━━━━━ DATA LISTING ━━━━━
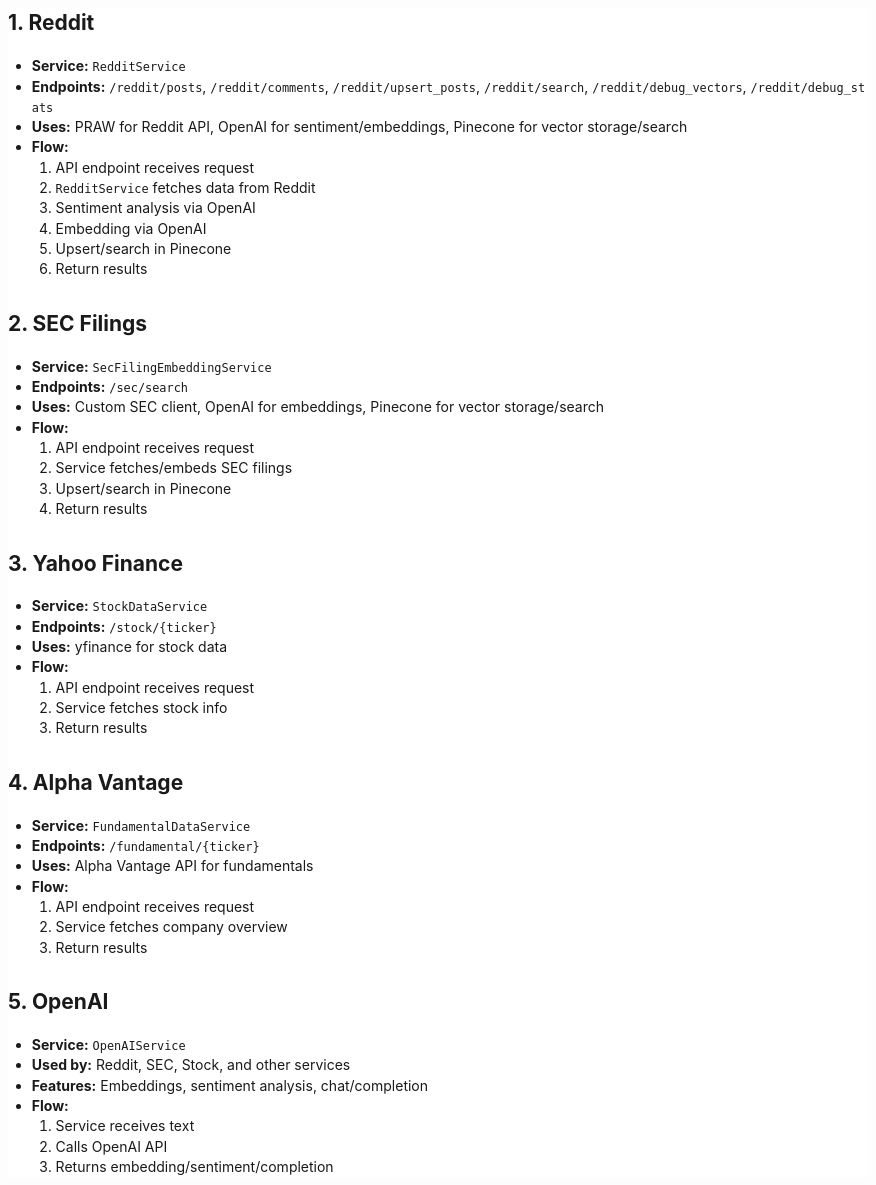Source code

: ## 1. Reddit
- **Service:** `RedditService`
- **Endpoints:** `/reddit/posts`, `/reddit/comments`, `/reddit/upsert_posts`, `/reddit/search`, `/reddit/debug_vectors`, `/reddit/debug_stats`
- **Uses:** PRAW for Reddit API, OpenAI for sentiment/embeddings, Pinecone for vector storage/search
- **Flow:**
  1. API endpoint receives request
  2. `RedditService` fetches data from Reddit
  3. Sentiment analysis via OpenAI
  4. Embedding via OpenAI
  5. Upsert/search in Pinecone
  6. Return results

## 2. SEC Filings
- **Service:** `SecFilingEmbeddingService`
- **Endpoints:** `/sec/search`
- **Uses:** Custom SEC client, OpenAI for embeddings, Pinecone for vector storage/search
- **Flow:**
  1. API endpoint receives request
  2. Service fetches/embeds SEC filings
  3. Upsert/search in Pinecone
  4. Return results

## 3. Yahoo Finance
- **Service:** `StockDataService`
- **Endpoints:** `/stock/{ticker}`
- **Uses:** yfinance for stock data
- **Flow:**
  1. API endpoint receives request
  2. Service fetches stock info
  3. Return results

## 4. Alpha Vantage
- **Service:** `FundamentalDataService`
- **Endpoints:** `/fundamental/{ticker}`
- **Uses:** Alpha Vantage API for fundamentals
- **Flow:**
  1. API endpoint receives request
  2. Service fetches company overview
  3. Return results

## 5. OpenAI
- **Service:** `OpenAIService`
- **Used by:** Reddit, SEC, Stock, and other services
- **Features:** Embeddings, sentiment analysis, chat/completion
- **Flow:**
  1. Service receives text
  2. Calls OpenAI API
  3. Returns embedding/sentiment/completion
━━━━━
▶ [WORK ORDER]: Convert the material into a JSON list of strings with one string for each line, omitting blank lines and leaving the pictures out of the answer.

▶ [ANSWER BOX]:
[
  "Source code",
  ": ## 1. Reddit",
  "- **Service:** `RedditService`",
  "- **Endpoints:** `/reddit/posts`, `/reddit/comments`, `/reddit/upsert_posts`, `/reddit/search`, `/reddit/debug_vectors`, `/reddit/debug_stats`",
  "- **Uses:** PRAW for Reddit API, OpenAI for sentiment/embeddings, Pinecone for vector storage/search",
  "- **Flow:**",
  "  1. API endpoint receives request",
  "  2. `RedditService` fetches data from Reddit",
  "  3. Sentiment analysis via OpenAI",
  "  4. Embedding via OpenAI",
  "  5. Upsert/search in Pinecone",
  "  6. Return results",
  "## 2. SEC Filings",
  "- **Service:** `SecFilingEmbeddingService`",
  "- **Endpoints:** `/sec/search`",
  "- **Uses:** Custom SEC client, OpenAI for embeddings, Pinecone for vector storage/search",
  "- **Flow:**",
  "  1. API endpoint receives request",
  "  2. Service fetches/embeds SEC filings",
  "  3. Upsert/search in Pinecone",
  "  4. Return results",
  "## 3. Yahoo Finance",
  "- **Service:** `StockDataService`",
  "- **Endpoints:** `/stock/{ticker}`",
  "- **Uses:** yfinance for stock data",
  "- **Flow:**",
  "  1. API endpoint receives request",
  "  2. Service fetches stock info",
  "  3. Return results",
  "## 4. Alpha Vantage",
  "- **Service:** `FundamentalDataService`",
  "- **Endpoints:** `/fundamental/{ticker}`",
  "- **Uses:** Alpha Vantage API for fundamentals",
  "- **Flow:**",
  "  1. API endpoint receives request",
  "  2. Service fetches company overview",
  "  3. Return results",
  "## 5. OpenAI",
  "- **Service:** `OpenAIService`",
  "- **Used by:** Reddit, SEC, Stock, and other services",
  "- **Features:** Embeddings, sentiment analysis, chat/completion",
  "- **Flow:**",
  "  1. Service receives text",
  "  2. Calls OpenAI API",
  "  3. Returns embedding/sentiment/completion"
]